1. One of the basic questions related to the presented methodology is whether 18 members is enough to produce sufficient statistics to cover interested range of possible results. It seems that there are situations when this is not the case, and the authors are aware that either more ensemble members would be needed or other models can be applied. ECMWF produces large forecast ensembling that can be used to drive atmospheric dispersion calculations, however it'd be very time consuming. The other possibility is to produce multi-model ensemble, which usually has bigger spread than the ensemble based on one dispersion model. In fact there are many articles already published dealing with these issues.
2. Table 1 contains thresholds used for both scenarios. Obviously, in case of operational system, the best would be, when these thresholds reflect some criteria used operationally. For radiological scenario mostly doses are applied in various criteria, however in some countries, like Austria also time integrated concentration and deposition are used. For example some agriculture countermeasures can be implemented, if time integrated concentration of Cs-137 exceeds 350 Bq*s/m3 or depostion is higher than 650 Bq/m2 (for iodine I-131 this is respectively 170 Bq*s/m3 and 700 Bq/m2). Thresholds shown in Table 1 are much higher, but this is obviously arbitrary choice of the modellers.
3. The authors use quite simple indicators (rank histogram, attribute diagram, spread-error relation), but it seems they are mostly sufficient. On the other hand it would be convenient to see the values in the form of table (ensemble spread vs error in ensemble mean) to see how the results are changing in time. Some additional indicators can be also considered: like factor of 2 for spread-error diagram.

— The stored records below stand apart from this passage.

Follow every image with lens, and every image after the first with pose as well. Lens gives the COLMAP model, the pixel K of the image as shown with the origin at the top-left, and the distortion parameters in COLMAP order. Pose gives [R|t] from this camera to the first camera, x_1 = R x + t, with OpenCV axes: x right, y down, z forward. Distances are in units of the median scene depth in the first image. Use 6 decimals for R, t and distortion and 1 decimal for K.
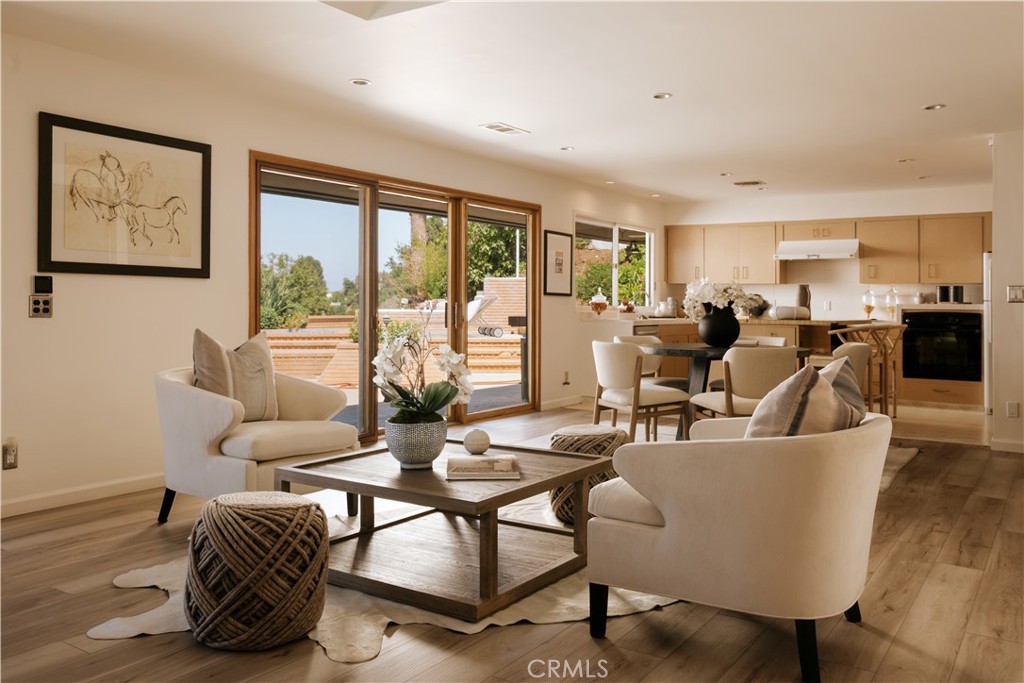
lens RADIAL K [[886.3, 0, 516.0], [0, 886.3, 343.1], [0, 0, 1]] dist [0.002081, 0.011208]
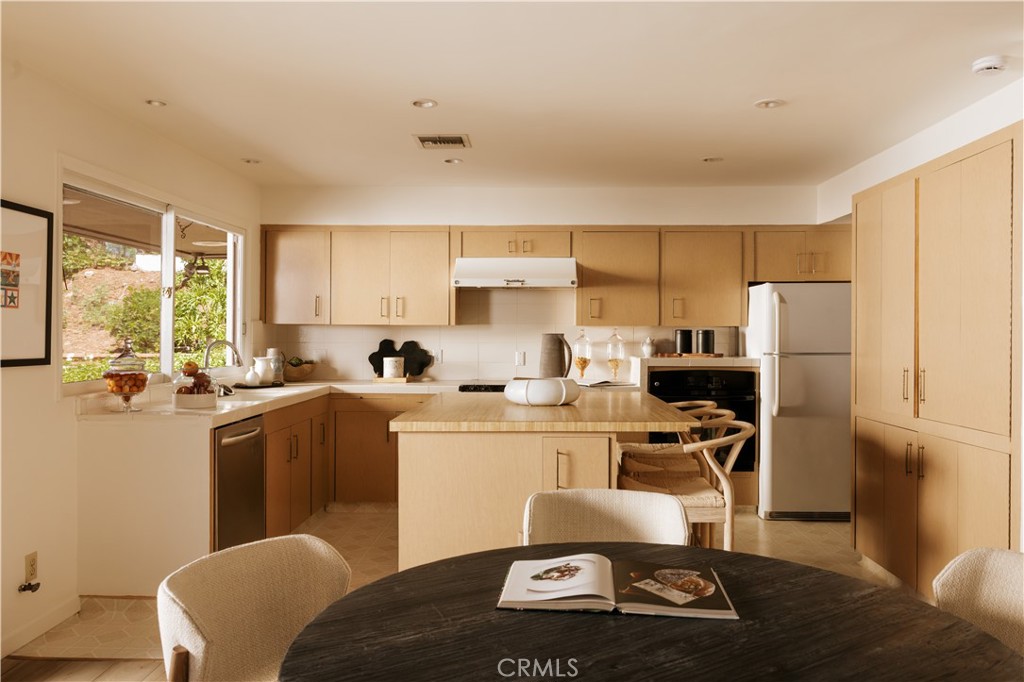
lens RADIAL K [[783.1, 0, 527.8], [0, 783.1, 296.5], [0, 0, 1]] dist [0.000706, -0.005540]
pose [[0.856759, 0.015784, 0.515475, 0.059475], [0.027859, 0.996655, -0.076823, -0.045709], [-0.514963, 0.080179, 0.853454, 0.528334]]
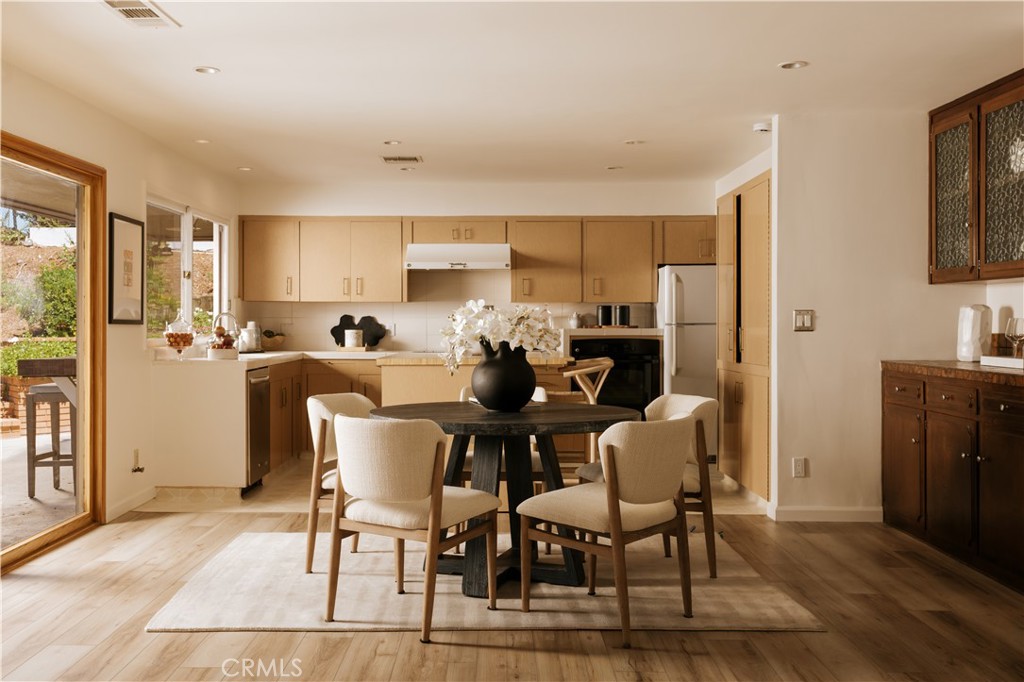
lens RADIAL K [[1060.1, 0, 519.2], [0, 1060.1, 337.0], [0, 0, 1]] dist [0.017131, 0.000000]
pose [[0.838043, -0.018397, 0.545294, -0.106373], [0.032053, 0.999365, -0.015546, -0.022721], [-0.544662, 0.030506, 0.838100, 0.233188]]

4. The way of rank maps presentation with two colour sections is appreciated. However, the reader should be warned against too simple interpretation of these maps. The fact that the ensemble system predicts areas where "real plume" (i.e. from analysis) are not present does not mean that the ensemble gave bad prognosis. If the ensemble shows low probability for such areas it is fine, otherwise you can say that prognosis was not very accurate. The role of ensemble is to predict areas when plume can, but not necessarily, must appear.
The main comment is related to the request of including mathematical formulas for quantities used in the article, firstly, in order to avoid any ambiguity, and secondly simply for the reader's convenience. This concerns also the way how the figures have been constructed.